Pioneering force for women in medicine

Beulah Bewley obituary: Born September 2nd, 1929 – died January 20th, 2018

Beulah Bewley: a popular lecturer and renowned for both the academic support and pastoral care she gave students.

Beulah Bewley: a popular lecturer and renowned for both the academic support and pastoral care she gave students.


Beulah Bewley was a pioneering force in the advancement of women in medicine during her long and distinguished career as a paediatrician and specialist in public health. Born Beulah Rosemary Knox in Derry, she wanted to be a doctor from the ago of five. Her family doctor nurtured her interest by letting her accompany him on home visits in his pony and trap during the second World War.

Her father, John Knox, was an Ulster Bank official and her mother, Ina Charles, was a wealthy Ulster Protestant heiress (Beulah’s maternal grandfather made a lot of money on the Chicago stock exchange).

The middle daughter of three, Beulah Knox was brought up in a spacious Edwardian house in Bond’s Hill with a nanny, maid, cleaner/laundry woman and a part-time chauffeur. She and her sisters, Eleanor (older by 18 months) and Maureen (younger by 14 months) were known as the “fighting Knoxes” due to their frequent arguments.

The family moved as her father took up positions as Ulster Bank manager in Letterkenny, Kilkenny and Sligo. During this time, Beulah went to boarding school in Cambridge House, Ballymena, Co Antrim, and was a day pupil at the Loreto Convent in Kilkenny. Bewley attended Alexandra College in Milltown, Dublin from 1943-1947.

Qualified in 1953

She studied medicine at Trinity College Dublin and qualified as a doctor in 1953. In 1955, she married psychiatrist Thomas Bewley, whom she had met during her studies. The couple lived in a rented flat near Essex while they both worked at St James’s Rush Green hospital for infectious diseases. After a year in the United States they relocated to Dublin, where their first child, Susan, was born. They subsequently moved to the UK.

Bewley worked part time for 10 years when her five children Susan, Sarah, Louisa, Henry and Emma were young. Beulah and Thomas were good friends with the author Jennifer Johnston and the late orthopaedic surgeon Paul Osterberg, and spent many family holidays at his home in Hillsborough.

When her youngest daughter, Emma, was three, Beulah returned to full-time education, becoming the first woman to graduate with an MSc in social medicine from the London School of Hygiene & Tropical Medicine in 1969. She went on to become a senior lecturer at the school and ran the master’s degree in public health there for many years.

She was a popular lecturer and renowned for both the academic support and pastoral care she gave the students. Her advice for a long, healthy life was: don’t smoke, don’t drink too much, keep active and eat healthy (non-processed) foods. But she was also keenly aware of the social determinants of health and how being born into poverty and disadvantage impacted on your health throughout your life.
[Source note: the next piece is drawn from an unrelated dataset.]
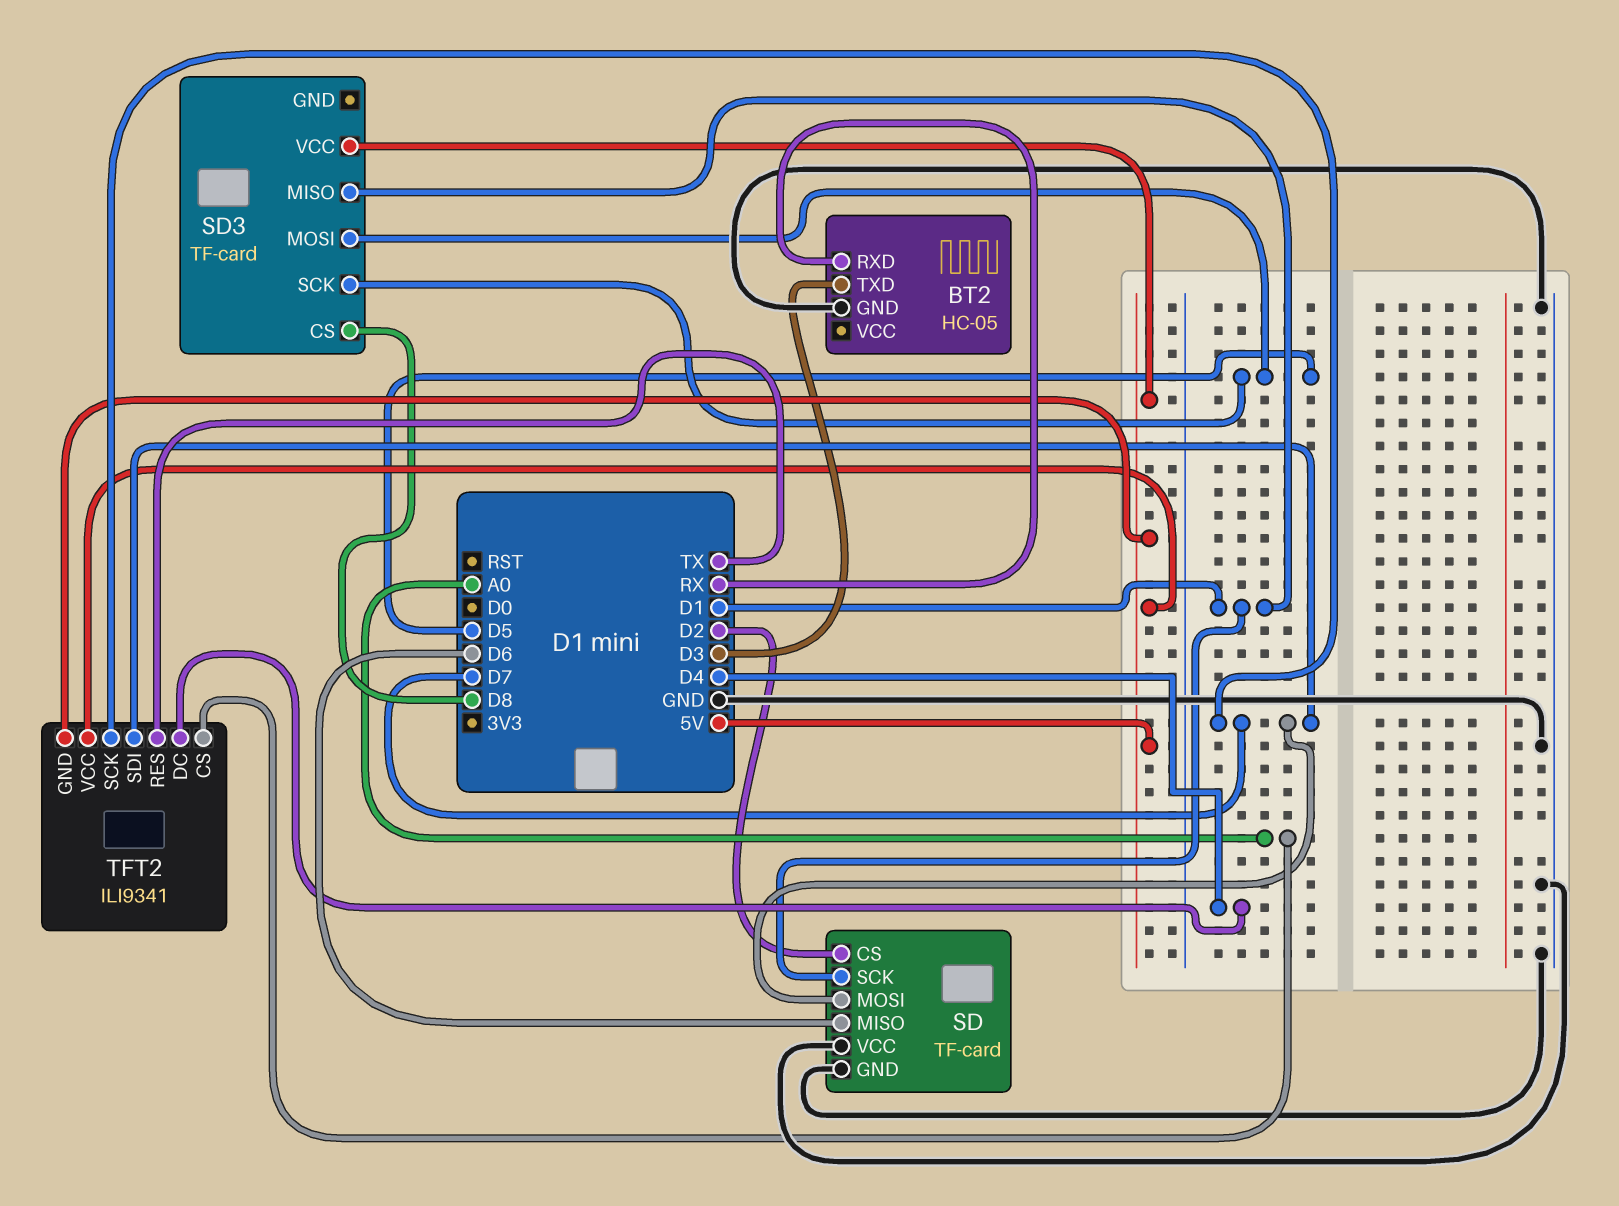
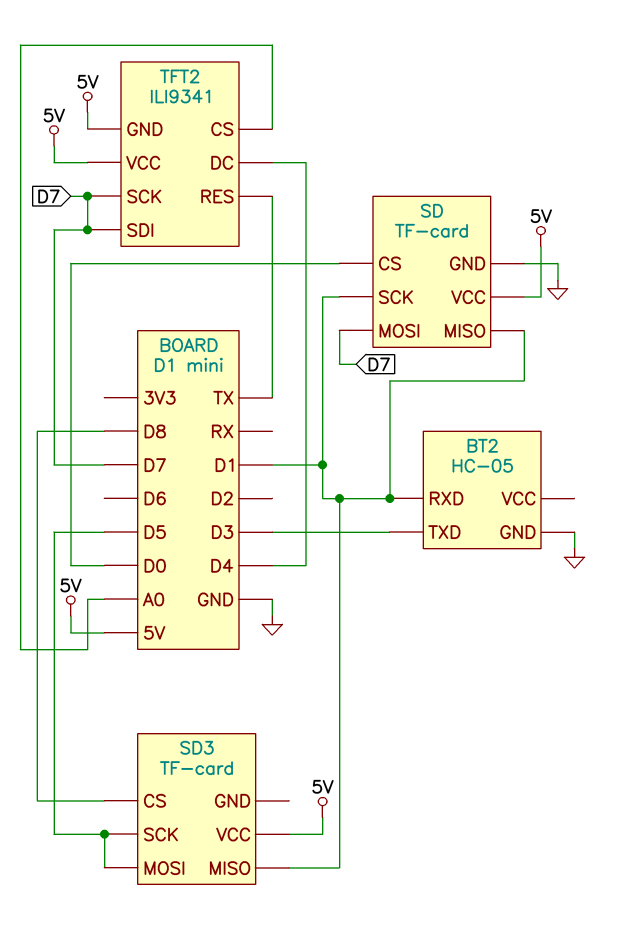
BT2 pin RXD: RX -> D1
SD pin CS: D2 -> D0
SD pin MISO: D6 -> D1
SD pin VCC: GND -> 5V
Other accolades included her role as president of the Medical Women’s Federation, treasurer at the General Medical Council, and a prominent researcher into the effects of smoking on children (her research found that even one cigarette a day damaged the respiratory system of young people).

Family planning

She supported the 1967 Abortion Act in the UK, aware of the dangers of illegal/unsafe abortions in England at that time. She also ran high-profile projects on family planning and social events in which she rubbed shoulders with royalty and film stars such as Richard Burton and Elizabeth Taylor.

Beulah Bewley retired at 64. She was made a dame of the British empire in the new year’s honours list for 2000, for her services to women doctors. In 2002, she was conferred with an honorary degree by TCD. She served on the tercentenary board of the School of Medicine at Trinity from 2007-2012.

Her autobiography, My Life as a Woman and Doctor, edited by her eldest daughter, obstetrician Susan Bewley, published in 2016, gives great insight into the social history of Ireland in the 20th century – including the class and religious divides. The book also provides many anecdotes on her college days, her family life and her career in medicine and public health in a male-dominated era.

In retirement, Beulah Bewley returned to piano lessons, which had given her great pleasure as a child, and enjoyed taking opera holidays with her husband. However, in her 80s she was forced to slow down due to dementia.

Beulah Bewley is survived by her husband, Thomas, and four of her five children – Susan, Louisa, Henry and Emma – and her granddaughter Hannah. Her daughter Sarah died at age 44 from complications of Down syndrome.